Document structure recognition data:
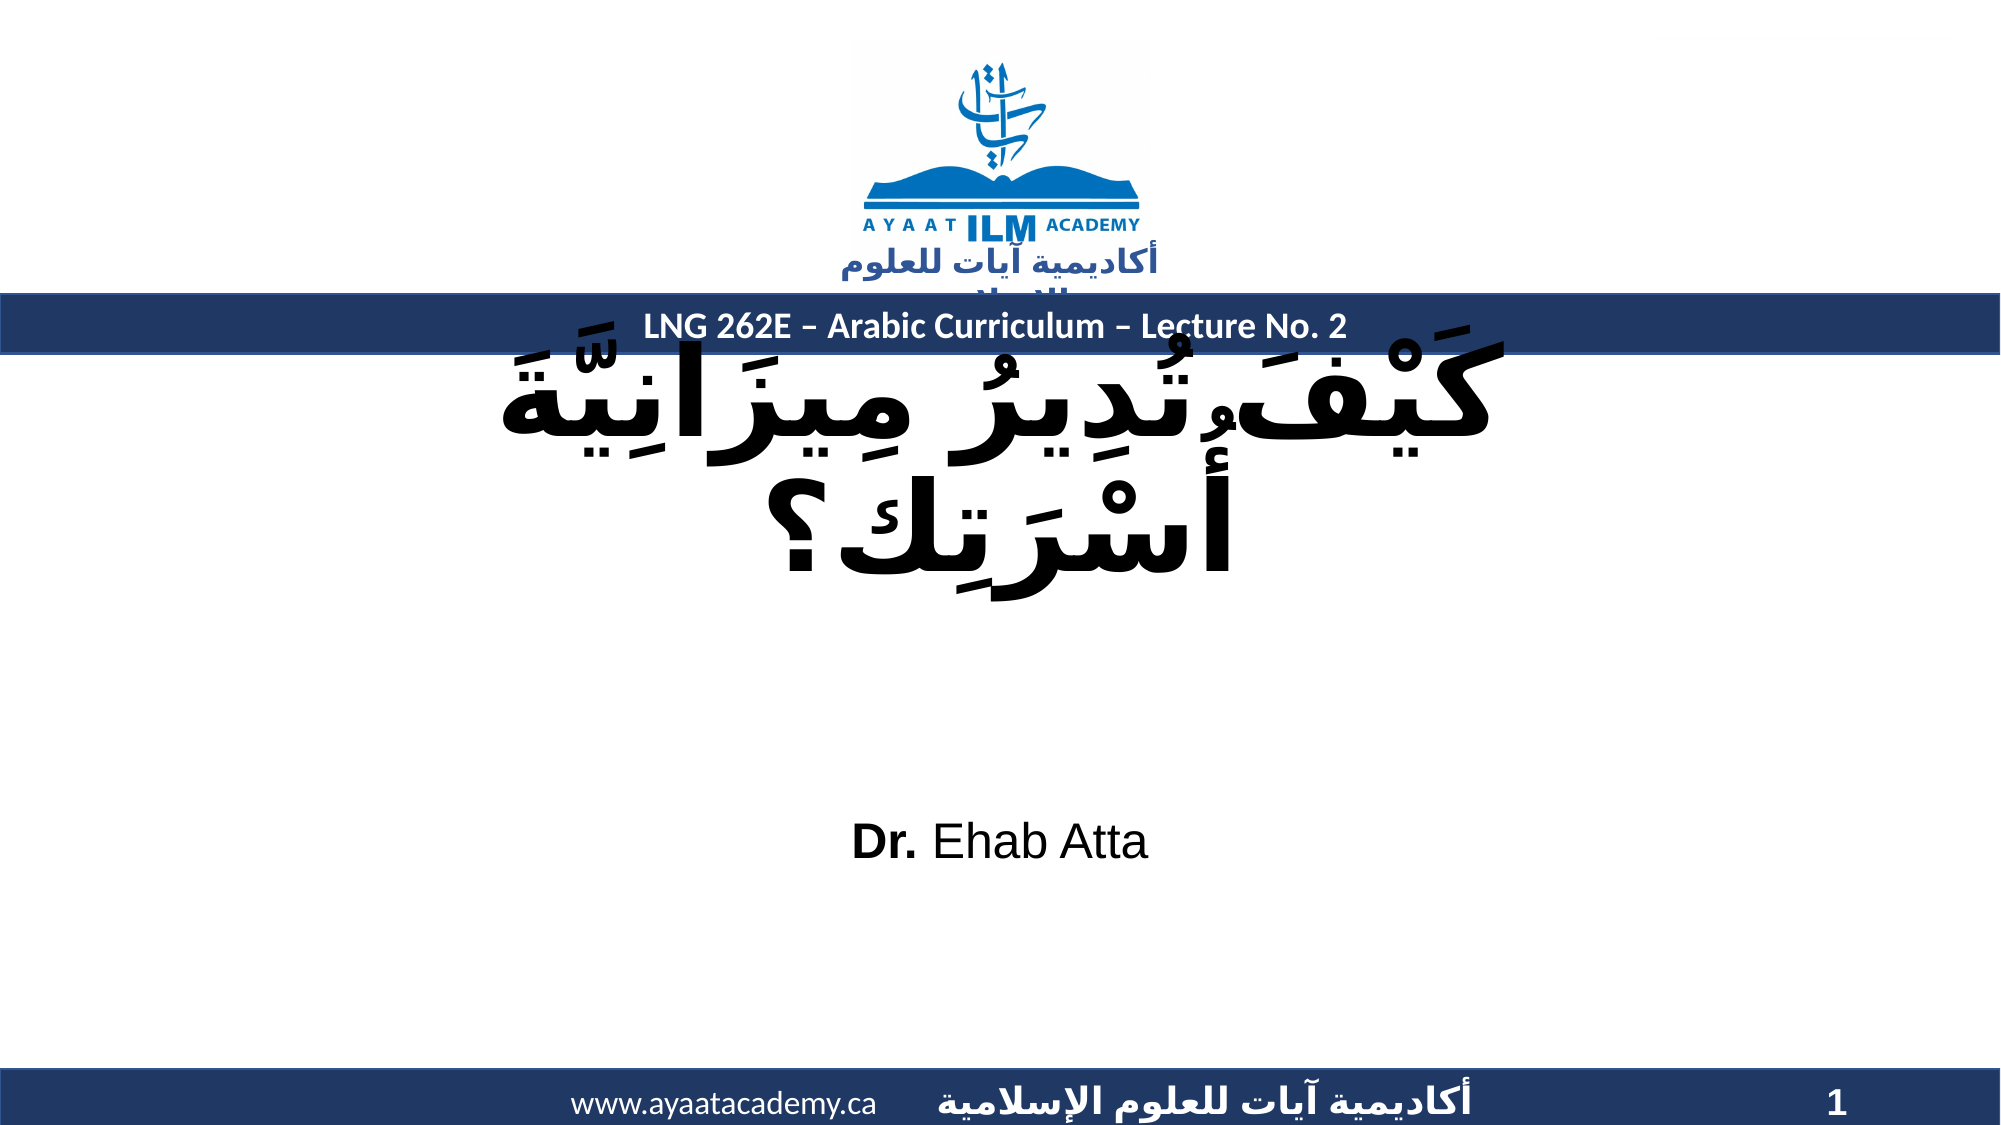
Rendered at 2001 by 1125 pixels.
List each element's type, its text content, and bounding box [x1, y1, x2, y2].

slide_number 1 [1412, 1070, 1863, 1125]
title كَيْفَ تُدِيرُ مِيزَانِيَّةَ أُسْرَتِك؟ [249, 364, 1750, 757]
picture [850, 39, 1150, 259]
subtitle Dr. Ehab Atta [249, 771, 1750, 1043]
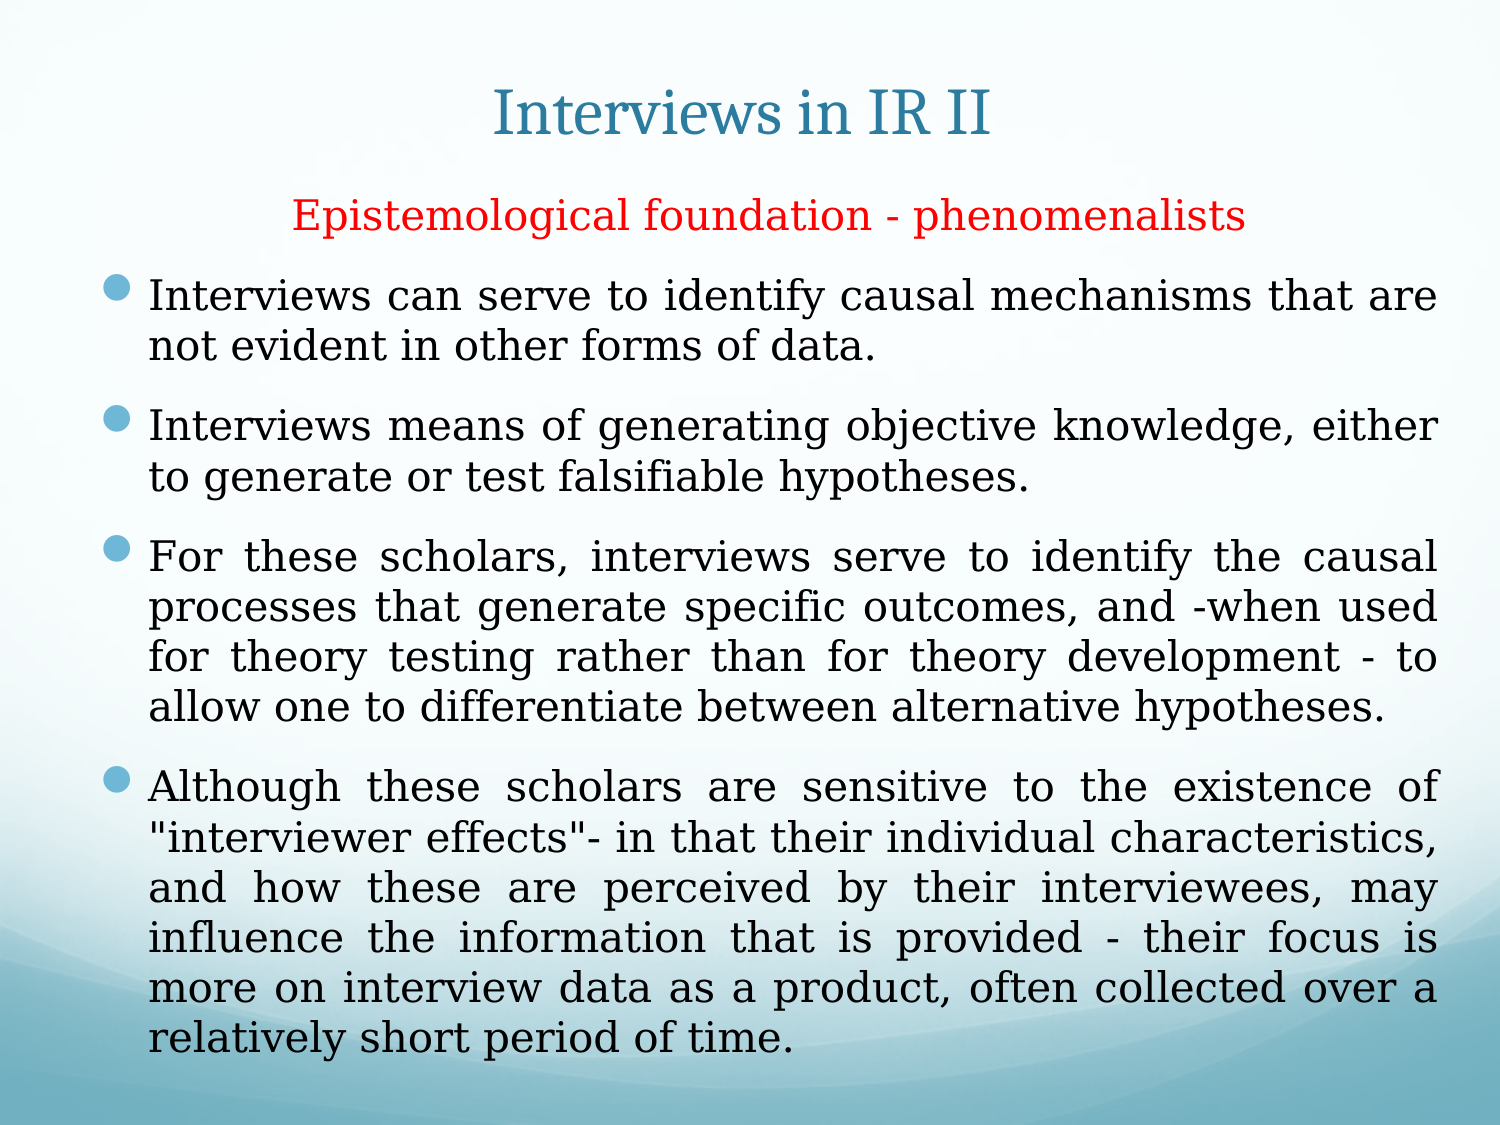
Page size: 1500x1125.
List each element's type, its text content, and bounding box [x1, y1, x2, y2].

title Interviews in IR II [90, 52, 1410, 163]
list Epistemological foundation - phenomenalists Interviews can serve to identify causal mechanisms that are not evident in other forms of data. Interviews means of generating objective knowledge, either to generate or test falsifiable hypotheses. For these scholars, interviews serve to identify the causal processes that generate specific outcomes, and -when used for theory testing rather than for theory development - to allow one to differentiate between alternative hypotheses. Although these scholars are sensitive to the existence of "interviewer effects"- in that their individual characteristics, and how these are perceived by their interviewees, may influence the information that is provided - their focus is more on interview data as a product, often collected over a relatively short period of time. [84, 180, 1453, 1105]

Required work –
Leave the pictures out, and restate exactly the lines from the start of the records through the one that contains "Page size: 1500x1125.".

Answer for the task –
Rendered at 2001 by 1125 pixels.
List each element's type, its text content, and bounding box [x1, y1, x2, y2].

slide_number 1 [1412, 1070, 1863, 1125]
title كَيْفَ تُدِيرُ مِيزَانِيَّةَ أُسْرَتِك؟ [249, 364, 1750, 757]
picture [850, 39, 1150, 259]
subtitle Dr. Ehab Atta [249, 771, 1750, 1043]
Page size: 1500x1125.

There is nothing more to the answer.